Immediately, God reminded me of the 2 critically ill children that needed the Doctor and I started to pray for them and for the Doctors. I know what that is like and no parent should ever have to go through that alone, much less without God.
Then I called my Children's Pastor and talked with her and she said something to me that really made me think. It was simpley this. " God gave you Zeb on March 2, 2007. How fitting, How awesome will it be for him to Work a Miracle in his heart on March 2, 2010. His Birthday, A Day of Celebrating his life." It really hit home to me.
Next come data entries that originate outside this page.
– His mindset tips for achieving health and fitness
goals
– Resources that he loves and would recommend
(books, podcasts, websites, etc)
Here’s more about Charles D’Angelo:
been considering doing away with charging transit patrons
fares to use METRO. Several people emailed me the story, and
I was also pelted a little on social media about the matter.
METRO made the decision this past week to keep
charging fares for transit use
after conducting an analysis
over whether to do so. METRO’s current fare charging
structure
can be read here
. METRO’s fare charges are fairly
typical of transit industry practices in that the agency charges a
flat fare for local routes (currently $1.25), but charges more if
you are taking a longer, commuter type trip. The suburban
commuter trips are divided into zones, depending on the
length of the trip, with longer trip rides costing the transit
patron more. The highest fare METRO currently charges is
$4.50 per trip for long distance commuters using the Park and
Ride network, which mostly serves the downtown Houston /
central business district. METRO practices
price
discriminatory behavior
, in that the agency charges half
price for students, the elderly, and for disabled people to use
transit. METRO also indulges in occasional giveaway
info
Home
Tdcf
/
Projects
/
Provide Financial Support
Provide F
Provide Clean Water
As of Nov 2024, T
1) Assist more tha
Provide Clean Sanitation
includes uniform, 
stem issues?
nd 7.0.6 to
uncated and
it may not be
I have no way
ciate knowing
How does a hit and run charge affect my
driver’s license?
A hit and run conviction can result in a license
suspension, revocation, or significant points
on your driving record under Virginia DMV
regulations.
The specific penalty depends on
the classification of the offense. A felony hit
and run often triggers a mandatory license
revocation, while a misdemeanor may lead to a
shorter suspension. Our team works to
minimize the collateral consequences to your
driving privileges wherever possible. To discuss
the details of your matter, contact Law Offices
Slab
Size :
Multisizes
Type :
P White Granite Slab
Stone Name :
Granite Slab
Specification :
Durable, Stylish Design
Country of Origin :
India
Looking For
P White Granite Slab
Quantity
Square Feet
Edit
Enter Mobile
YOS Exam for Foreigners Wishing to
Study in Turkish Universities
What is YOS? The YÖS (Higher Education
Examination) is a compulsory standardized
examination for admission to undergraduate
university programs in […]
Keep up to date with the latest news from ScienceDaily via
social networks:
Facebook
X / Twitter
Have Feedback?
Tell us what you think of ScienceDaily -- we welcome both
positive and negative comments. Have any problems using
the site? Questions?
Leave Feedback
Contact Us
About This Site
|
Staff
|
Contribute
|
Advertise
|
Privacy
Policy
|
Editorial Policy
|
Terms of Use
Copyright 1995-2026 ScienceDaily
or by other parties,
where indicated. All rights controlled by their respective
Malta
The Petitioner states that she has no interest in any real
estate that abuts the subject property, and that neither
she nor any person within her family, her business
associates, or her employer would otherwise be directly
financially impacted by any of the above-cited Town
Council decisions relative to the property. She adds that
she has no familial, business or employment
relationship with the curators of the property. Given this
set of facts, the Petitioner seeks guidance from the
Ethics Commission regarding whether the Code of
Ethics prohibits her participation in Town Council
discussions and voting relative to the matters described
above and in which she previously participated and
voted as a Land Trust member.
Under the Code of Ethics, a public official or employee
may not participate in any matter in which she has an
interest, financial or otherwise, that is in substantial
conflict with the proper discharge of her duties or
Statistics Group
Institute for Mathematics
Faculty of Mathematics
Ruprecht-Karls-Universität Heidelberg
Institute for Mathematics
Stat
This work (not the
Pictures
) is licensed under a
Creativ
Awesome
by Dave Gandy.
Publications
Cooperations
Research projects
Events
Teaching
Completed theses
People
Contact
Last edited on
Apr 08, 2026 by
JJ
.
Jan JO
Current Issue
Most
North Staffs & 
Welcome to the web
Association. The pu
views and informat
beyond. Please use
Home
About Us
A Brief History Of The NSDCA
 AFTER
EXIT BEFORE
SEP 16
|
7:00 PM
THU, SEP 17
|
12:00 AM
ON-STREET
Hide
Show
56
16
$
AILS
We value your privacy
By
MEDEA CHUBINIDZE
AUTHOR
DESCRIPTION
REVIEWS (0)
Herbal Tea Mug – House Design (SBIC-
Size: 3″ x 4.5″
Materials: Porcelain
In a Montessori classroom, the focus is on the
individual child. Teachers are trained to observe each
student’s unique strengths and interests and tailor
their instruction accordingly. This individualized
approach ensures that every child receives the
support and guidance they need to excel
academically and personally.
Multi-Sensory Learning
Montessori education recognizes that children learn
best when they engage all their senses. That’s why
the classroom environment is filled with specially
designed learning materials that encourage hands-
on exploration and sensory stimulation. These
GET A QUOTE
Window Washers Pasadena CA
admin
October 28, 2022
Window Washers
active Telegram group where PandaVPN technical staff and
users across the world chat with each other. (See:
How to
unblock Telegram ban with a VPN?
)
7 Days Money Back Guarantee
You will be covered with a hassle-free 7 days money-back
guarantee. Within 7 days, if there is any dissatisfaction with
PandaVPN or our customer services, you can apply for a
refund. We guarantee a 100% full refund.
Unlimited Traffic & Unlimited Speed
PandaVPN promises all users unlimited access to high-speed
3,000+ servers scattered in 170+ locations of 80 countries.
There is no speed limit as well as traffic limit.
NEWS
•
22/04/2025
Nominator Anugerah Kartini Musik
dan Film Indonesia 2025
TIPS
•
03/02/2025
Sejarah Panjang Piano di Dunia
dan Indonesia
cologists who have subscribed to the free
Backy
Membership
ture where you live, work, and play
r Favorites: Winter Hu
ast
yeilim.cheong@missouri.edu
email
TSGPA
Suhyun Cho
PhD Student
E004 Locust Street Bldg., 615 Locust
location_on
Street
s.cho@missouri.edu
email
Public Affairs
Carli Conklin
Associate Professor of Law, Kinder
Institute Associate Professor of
I know now that it will be ok.
I am still as a Mommy sad that this is the day. But I know that God has a greater purpose and I am determined to see it through. So now we will be leaving for Charleston on Sunday and his pre-op will be Monday and his surgery will be on Tuesday. We also decided that he never has to know that Tues is his birthday ...Any day is your birthday when you are 3 so we will do a small family celebration this weekend and when he gets home and gets the all clear for contact with others, we will hve to biggest birthday party/life celebration ever!! I appreciate your prayers and your love. I am TRUSTING GOD
completely as we go forward on this journey. I will admit, I am emotionally exhausted, but I am praying and God will renew my strength.